→ **List of tasks**:
A: Answer these questions about the passage on the feedback-based multi-radio approach, one answer per line:
(i) What two radio counters guide the choice of radio?
(ii) When is the channel selected?
(iii) In which tool is the approach implemented?
B: From the passage on the feedback-based multi-radio approach, begin at the words "We implement our" and stop after "of the cases.". Write that part out, substituting "packet loss ratio" for "drop ratio".

→ **Passage provided**:
Figure~\ref{fig:blockDiagram} depicts the operational steps of our proposed feedback-based multi-radio exploitation approach. When a transport layer packet is received on the data link layer, our proposed approach first selects the radio to take the responsibility of transmitting the packet. This radio selection process is performed based on two radio counters, the number of total packets queued on the radio and the number of total packets transmitted by the radio. After selecting the radio, our secondary user agent enqueues the packet on the corresponding selected radio queue. It is to be noted here that, the channel selection process is not performed at that time. The channel is selected only after the dequeuing of the packet. After the packet is dequeued from the selected radio's queue, the radio senses its currently assigned channel for primary user activity. If the radio senses that there is no primary user on that channel the packet is transmitted on that channel. However, if the primary user is active on that channel, the radio has to switch to another channel. Only then, the channel selection process is performed to find another channel to which the radio senses next for primary user activity. This channel selection process is conducted based on two channel counters, the number of total packets transmitted by the corresponding secondary user on the channel and the number of total packets successfully received by the receiver on the channel.

We implement our proposed feedback-based approach in \texttt{ns-3} to evaluate its performance in terms of throughput along with delay and drop ratio. Our simulation results demonstrate that the proposed approach can achieve significant improvement in network throughput in addition to improving other performance metrics in most of the cases.

→ **Records drawn from a dataset**:
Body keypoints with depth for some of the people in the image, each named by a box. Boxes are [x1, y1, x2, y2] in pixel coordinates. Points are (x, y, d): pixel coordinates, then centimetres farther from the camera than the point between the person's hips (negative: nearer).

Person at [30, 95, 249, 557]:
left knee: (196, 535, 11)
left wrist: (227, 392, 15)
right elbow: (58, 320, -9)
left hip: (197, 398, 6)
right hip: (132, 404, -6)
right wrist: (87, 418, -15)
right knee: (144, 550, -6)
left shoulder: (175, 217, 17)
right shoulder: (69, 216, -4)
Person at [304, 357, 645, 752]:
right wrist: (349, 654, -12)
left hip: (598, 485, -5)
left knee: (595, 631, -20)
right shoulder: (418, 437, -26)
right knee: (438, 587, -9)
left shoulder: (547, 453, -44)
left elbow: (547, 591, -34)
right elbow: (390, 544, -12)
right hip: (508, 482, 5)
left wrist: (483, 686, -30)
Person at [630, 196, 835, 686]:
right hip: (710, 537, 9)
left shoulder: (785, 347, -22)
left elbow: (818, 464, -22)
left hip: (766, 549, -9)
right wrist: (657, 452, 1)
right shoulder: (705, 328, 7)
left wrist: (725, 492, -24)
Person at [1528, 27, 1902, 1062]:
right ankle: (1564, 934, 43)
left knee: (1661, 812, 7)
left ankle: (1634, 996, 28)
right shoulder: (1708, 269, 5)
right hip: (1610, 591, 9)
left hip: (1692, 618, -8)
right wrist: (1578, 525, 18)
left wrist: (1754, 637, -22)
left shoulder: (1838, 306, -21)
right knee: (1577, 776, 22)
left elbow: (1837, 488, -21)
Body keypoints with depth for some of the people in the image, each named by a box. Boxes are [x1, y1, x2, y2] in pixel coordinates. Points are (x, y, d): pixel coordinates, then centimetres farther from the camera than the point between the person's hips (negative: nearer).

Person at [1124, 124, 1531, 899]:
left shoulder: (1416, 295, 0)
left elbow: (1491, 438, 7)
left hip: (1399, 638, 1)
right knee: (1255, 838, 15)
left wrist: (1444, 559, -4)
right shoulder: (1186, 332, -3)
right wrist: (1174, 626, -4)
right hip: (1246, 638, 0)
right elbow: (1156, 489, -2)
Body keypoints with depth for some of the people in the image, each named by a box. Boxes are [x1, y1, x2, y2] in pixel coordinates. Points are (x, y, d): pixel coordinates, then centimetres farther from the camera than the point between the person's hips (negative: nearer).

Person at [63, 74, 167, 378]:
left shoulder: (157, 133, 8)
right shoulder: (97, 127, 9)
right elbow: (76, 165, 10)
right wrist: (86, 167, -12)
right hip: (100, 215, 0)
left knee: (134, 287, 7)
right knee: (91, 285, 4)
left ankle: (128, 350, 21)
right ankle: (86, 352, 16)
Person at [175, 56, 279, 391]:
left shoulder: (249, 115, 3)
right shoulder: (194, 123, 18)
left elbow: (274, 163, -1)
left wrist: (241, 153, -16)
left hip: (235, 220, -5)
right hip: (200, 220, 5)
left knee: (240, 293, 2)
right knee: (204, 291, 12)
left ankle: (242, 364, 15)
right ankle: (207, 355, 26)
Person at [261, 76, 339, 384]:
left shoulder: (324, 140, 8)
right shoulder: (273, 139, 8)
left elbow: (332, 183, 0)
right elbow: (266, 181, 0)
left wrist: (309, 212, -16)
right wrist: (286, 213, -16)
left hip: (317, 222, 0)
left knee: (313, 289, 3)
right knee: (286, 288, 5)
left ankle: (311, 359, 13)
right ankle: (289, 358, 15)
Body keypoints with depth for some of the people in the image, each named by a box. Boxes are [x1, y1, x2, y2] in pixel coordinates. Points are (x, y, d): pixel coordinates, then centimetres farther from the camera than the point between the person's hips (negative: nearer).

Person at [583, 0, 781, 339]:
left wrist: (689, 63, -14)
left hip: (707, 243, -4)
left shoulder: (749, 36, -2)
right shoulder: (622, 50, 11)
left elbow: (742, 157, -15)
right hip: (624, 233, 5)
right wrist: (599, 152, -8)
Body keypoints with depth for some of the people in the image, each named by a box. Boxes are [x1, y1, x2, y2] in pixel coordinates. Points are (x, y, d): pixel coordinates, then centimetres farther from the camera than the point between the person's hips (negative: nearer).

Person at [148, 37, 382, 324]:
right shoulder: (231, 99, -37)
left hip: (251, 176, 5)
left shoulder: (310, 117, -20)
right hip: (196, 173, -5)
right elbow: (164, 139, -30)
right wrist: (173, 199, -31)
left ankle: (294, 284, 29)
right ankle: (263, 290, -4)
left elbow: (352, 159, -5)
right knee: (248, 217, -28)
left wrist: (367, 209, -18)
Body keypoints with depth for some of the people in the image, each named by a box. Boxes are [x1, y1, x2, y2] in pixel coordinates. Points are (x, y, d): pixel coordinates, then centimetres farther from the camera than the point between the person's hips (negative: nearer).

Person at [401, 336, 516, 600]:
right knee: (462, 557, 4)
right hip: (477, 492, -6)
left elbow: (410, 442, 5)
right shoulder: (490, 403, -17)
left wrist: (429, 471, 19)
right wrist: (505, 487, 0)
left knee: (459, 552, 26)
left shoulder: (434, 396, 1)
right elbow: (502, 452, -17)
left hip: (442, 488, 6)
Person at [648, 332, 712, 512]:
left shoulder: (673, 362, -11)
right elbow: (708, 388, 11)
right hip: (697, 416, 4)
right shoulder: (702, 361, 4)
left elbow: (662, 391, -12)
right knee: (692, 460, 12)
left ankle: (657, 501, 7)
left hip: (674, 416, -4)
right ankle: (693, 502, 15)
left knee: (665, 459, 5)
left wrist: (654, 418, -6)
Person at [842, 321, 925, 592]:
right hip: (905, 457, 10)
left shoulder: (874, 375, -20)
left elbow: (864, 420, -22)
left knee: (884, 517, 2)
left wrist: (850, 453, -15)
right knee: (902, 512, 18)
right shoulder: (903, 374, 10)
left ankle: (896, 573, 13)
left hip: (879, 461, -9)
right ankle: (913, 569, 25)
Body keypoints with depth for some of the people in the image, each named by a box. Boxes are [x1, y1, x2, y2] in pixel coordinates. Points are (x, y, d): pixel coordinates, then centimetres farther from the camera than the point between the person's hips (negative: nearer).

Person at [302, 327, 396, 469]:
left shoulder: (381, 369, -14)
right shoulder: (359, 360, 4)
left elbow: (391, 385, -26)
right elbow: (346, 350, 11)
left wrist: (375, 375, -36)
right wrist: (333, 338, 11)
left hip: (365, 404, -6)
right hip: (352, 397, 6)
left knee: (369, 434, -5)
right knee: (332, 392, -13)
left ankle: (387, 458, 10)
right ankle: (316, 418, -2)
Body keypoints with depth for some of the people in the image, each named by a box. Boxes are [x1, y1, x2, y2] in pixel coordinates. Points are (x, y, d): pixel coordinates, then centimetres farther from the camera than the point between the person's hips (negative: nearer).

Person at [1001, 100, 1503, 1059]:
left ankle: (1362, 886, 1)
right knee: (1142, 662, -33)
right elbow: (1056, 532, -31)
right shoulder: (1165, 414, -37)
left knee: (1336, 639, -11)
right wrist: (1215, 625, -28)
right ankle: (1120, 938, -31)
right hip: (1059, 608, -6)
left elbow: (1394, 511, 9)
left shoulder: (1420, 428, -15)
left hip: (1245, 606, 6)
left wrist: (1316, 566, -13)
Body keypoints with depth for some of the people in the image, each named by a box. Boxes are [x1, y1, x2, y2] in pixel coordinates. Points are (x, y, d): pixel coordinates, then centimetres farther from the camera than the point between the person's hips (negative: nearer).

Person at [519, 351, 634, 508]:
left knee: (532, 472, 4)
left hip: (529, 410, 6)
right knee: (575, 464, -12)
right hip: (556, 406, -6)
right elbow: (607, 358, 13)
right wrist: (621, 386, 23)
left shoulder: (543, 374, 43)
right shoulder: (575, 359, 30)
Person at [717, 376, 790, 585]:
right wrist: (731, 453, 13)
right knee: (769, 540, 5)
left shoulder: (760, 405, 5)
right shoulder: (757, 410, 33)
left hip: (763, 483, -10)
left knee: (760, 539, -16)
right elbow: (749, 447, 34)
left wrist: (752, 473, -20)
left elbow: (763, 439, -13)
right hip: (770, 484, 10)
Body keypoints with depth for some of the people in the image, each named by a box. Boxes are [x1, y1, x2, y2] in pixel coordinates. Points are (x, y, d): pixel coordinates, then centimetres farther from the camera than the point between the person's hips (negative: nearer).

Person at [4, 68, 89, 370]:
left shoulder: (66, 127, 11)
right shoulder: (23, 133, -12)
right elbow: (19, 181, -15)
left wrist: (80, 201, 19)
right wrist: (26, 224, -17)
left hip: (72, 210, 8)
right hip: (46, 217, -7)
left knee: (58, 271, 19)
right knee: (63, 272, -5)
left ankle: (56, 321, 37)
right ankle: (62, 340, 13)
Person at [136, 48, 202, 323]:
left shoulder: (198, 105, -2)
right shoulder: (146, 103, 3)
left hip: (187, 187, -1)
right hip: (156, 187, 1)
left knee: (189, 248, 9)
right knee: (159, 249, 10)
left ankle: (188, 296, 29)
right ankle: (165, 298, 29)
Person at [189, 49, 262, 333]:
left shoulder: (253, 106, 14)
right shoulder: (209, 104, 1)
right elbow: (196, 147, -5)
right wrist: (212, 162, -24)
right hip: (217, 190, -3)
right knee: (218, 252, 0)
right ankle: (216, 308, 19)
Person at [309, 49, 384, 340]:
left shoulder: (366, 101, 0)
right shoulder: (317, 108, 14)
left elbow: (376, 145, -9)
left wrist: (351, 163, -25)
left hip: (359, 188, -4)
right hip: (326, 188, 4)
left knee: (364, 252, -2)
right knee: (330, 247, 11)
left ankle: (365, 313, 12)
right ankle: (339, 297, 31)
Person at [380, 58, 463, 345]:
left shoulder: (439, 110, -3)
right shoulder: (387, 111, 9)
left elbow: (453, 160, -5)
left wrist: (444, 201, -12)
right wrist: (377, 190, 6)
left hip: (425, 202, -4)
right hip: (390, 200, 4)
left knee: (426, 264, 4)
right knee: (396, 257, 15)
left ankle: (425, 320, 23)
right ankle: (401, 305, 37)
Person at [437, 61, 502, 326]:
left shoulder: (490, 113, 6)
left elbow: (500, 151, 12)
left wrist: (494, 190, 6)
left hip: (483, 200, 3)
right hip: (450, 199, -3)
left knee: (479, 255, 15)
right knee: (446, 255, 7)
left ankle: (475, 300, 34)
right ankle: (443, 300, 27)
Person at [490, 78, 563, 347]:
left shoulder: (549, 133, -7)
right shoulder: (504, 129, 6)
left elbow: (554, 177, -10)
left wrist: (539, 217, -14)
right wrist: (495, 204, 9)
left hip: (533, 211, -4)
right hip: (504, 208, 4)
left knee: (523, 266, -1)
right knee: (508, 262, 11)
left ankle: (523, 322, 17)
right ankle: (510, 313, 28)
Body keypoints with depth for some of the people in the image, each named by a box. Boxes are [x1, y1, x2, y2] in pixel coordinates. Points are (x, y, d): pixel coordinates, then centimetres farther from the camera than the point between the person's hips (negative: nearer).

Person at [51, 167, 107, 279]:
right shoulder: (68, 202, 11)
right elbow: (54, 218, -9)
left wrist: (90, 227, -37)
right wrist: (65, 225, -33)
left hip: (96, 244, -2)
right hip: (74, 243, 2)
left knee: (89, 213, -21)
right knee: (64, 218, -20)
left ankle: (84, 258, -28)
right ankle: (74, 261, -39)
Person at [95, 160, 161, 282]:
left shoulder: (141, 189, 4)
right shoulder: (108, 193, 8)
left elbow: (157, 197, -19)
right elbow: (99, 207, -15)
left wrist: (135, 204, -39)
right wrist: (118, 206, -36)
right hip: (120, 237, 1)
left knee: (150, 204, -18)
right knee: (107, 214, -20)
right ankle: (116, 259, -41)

→ **Set of answers**:
A:
(i) The number of total packets queued on the radio and the number of total packets transmitted by the radio.
(ii) Only after the packet is dequeued.
(iii) ns-3.

B:
We implement our proposed feedback-based approach in \texttt{ns-3} to evaluate its performance in terms of throughput along with delay and packet loss ratio. Our simulation results demonstrate that the proposed approach can achieve significant improvement in network throughput in addition to improving other performance metrics in most of the cases.